*** Opening Source material ***

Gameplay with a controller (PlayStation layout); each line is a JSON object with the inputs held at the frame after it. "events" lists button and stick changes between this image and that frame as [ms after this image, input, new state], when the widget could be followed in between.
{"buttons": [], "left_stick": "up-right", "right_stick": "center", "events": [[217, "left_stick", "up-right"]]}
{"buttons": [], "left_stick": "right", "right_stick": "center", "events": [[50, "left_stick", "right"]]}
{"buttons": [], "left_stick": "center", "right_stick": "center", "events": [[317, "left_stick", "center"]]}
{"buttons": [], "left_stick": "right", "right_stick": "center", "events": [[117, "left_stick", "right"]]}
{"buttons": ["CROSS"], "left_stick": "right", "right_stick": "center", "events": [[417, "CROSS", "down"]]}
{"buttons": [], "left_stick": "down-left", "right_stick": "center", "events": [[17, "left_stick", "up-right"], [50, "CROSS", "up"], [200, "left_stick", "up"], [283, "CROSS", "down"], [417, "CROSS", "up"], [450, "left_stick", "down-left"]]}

*** Closing Source material ***

Your assignment → The answer is the full set of records, printed exactly as given.

Solved exercise →
Gameplay with a controller (PlayStation layout); each line is a JSON object with the inputs held at the frame after it. "events" lists button and stick changes between this image and that frame as [ms after this image, input, new state], when the widget could be followed in between.
{"buttons": [], "left_stick": "up-right", "right_stick": "center", "events": [[217, "left_stick", "up-right"]]}
{"buttons": [], "left_stick": "right", "right_stick": "center", "events": [[50, "left_stick", "right"]]}
{"buttons": [], "left_stick": "center", "right_stick": "center", "events": [[317, "left_stick", "center"]]}
{"buttons": [], "left_stick": "right", "right_stick": "center", "events": [[117, "left_stick", "right"]]}
{"buttons": ["CROSS"], "left_stick": "right", "right_stick": "center", "events": [[417, "CROSS", "down"]]}
{"buttons": [], "left_stick": "down-left", "right_stick": "center", "events": [[17, "left_stick", "up-right"], [50, "CROSS", "up"], [200, "left_stick", "up"], [283, "CROSS", "down"], [417, "CROSS", "up"], [450, "left_stick", "down-left"]]}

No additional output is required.